Last fall Gramercy Tavern's chef-partner, Michael Anthony, had open-heart surgery to repair an aortic dissection, a tear in the wall of the aorta. We're happy to report he's back in the kitchen and feeling fine. Today we spoke over the phone about what happened.

How are you feeling?
Very excited to be back at work. I'm happy to be here, period.

When did you start feeling like yourself again?
The recovery has been a little slow because of the nature of the surgery. I've been back in the kitchen for the last two weeks and I'm starting to feel like I'm fully recovered. It's been gradual but I'm actively leading the kitchen again. I'm building my stamina and strength with cardio workouts that are monitored at the hospital by a cardiologist.

When did you realize something was wrong?
I had some noticeable chest pain, pain in my shoulders, something I'd never experienced before. I was light-headed and short of breath. I've shared this with my colleagues and told them it's okay to give it your all at work but there are moments when you have to realize something is wrong. I called my wife to let her know what was happening but didn't want to alarm her. No call to 911 is not an emergency.

What was it like when you woke up from surgery?
The doctors had explained it to me quickly, made sure I understood, so I knew what was happening. I received amazing care from the cardiac team at Beth Israel. Being in the restaurant business we want our customers to walk out with a warm feeling, and I walked out feeling both confident and amazingly well taken care of. It was interesting seeing how hospitality happens outside of a restaurant. As I was recovering I saw different layers of the hospital and was very impressed throughout.

Have you had your surgeon and cardiologist in for dinner?
Their schedules are as busy as mine but they will both come in for dinner. I'm looking forward to sitting down with them. My surgeon literally had my heart in his hands and saved my life.

Do you have children?
Three girls. They're 13, 10 and 2. They were on my mind the most. What I had was a rare condition. I think Richard Holbrooke and John Ritter had a similar condition. The good news is we've taken a very close look at my heart and everything is fine. It's been fixed. It's not something I'll pass on to my children.
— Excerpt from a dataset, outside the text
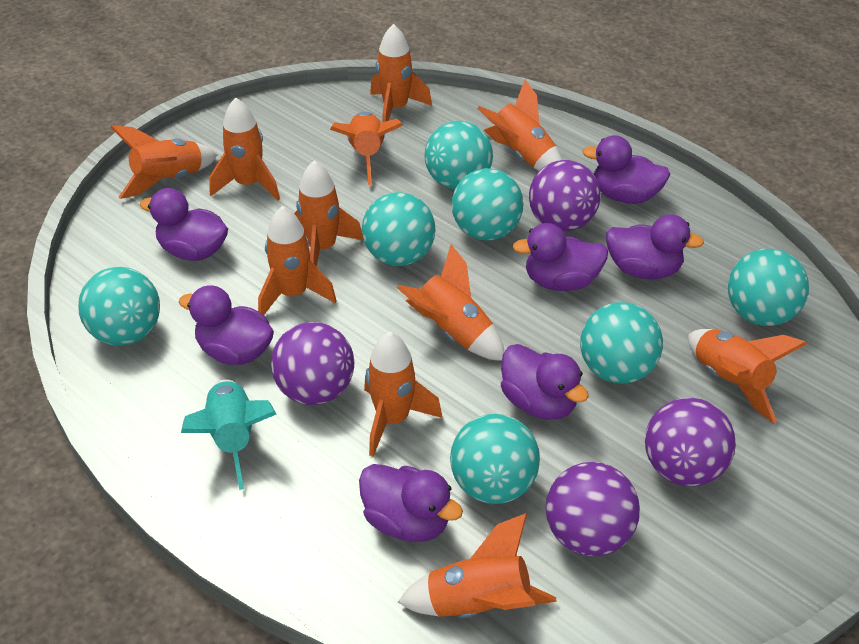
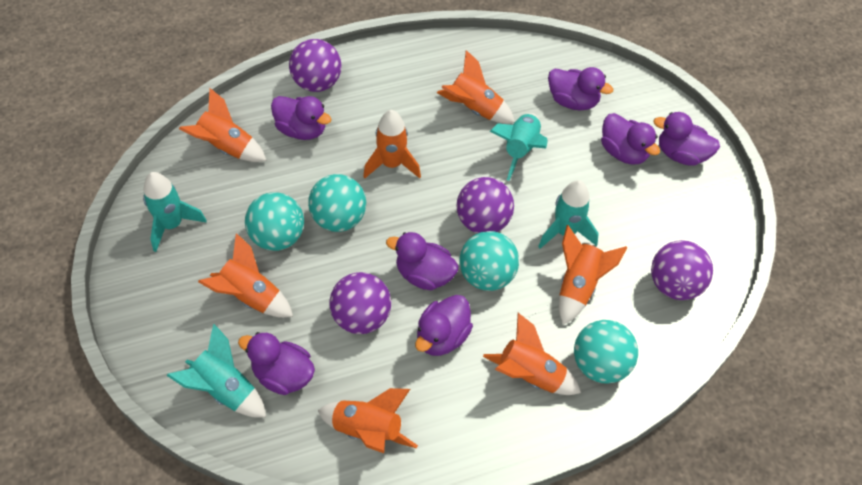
orange rocket: 11 -> 7
turquoise ball: 7 -> 4
turquoise rocket: 1 -> 4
Has what happened to you changed the way you cook?
I haven't come back to the restaurant to institute any changes. I've always been attentive to how much I season the food I cook with, but I am exploring the types of salt we use and the way we use it. It's an elemental ingredient for every one of our dishes and sodium definitely raises your blood pressure.
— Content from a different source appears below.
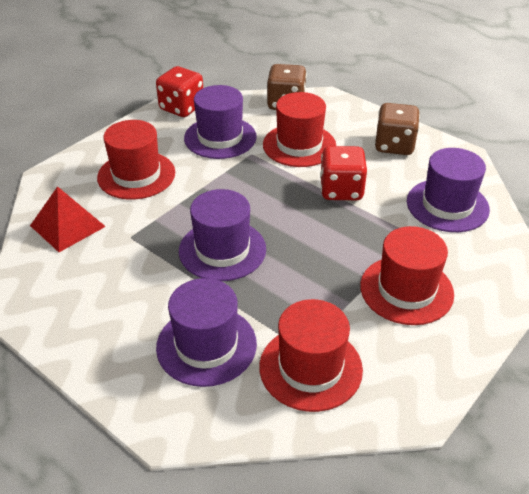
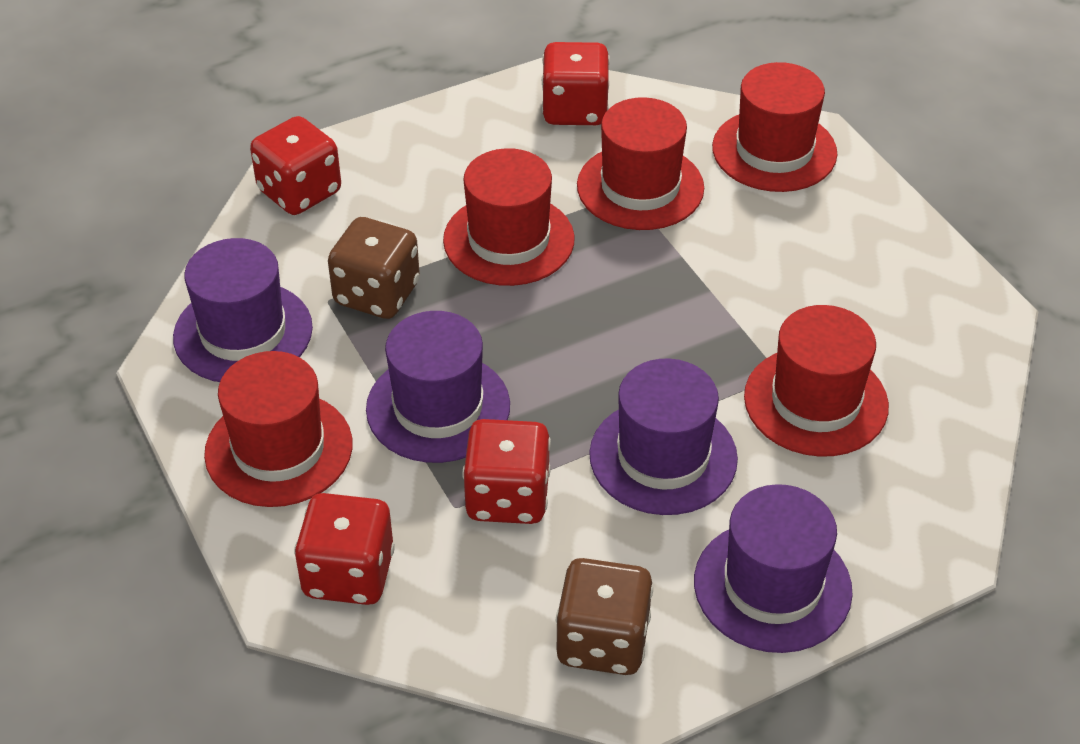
red dice: 2 -> 4
red hat: 4 -> 5
red pyramid: 1 -> 0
Did you have high blood pressure?
No. An interesting side of going through something like this is how it's opened another chapter in knowing more about our ingredients, how they're processed. What we eat is a very personal issue; our bodies all react differently to certain foods. I'm also glad I've been allowed to go back to work with the first graders at P.S. 41, as part of the Wellness in the Schools program. We're helping them with their food vocabulary, giving them hands-on activities in the kitchen. We're teaching them about beans and grains, making healthy choices without clobbering them over the head with it.

How old are you?
I'll be 44 on my next birthday. I'm definitely on the young side for something like this to happen. I was in good shape. I worked out, had no bad habits. I probably skipped too many meals. Oddly enough, in the restaurant business we find ourselves far away from sitting down and eating the way we like people to experience our food. I'm taking a look at that without overreacting. It's been an eye-opening experience, to just pay close attention to my lifestyle, having a healthy diet. I've always cooked with very little cream and butter. I tend to gravitate toward eating a lot of vegetables. The bottom line is what happened to me is: Sometimes things break. Now I've been given an opportunity to contemplate all the things I want to do and do them. It feels like an enormous gift. I walked away feeling that, while I never took things for granted in life, I don't know if I've ever been as tuned in and attentive as I am today.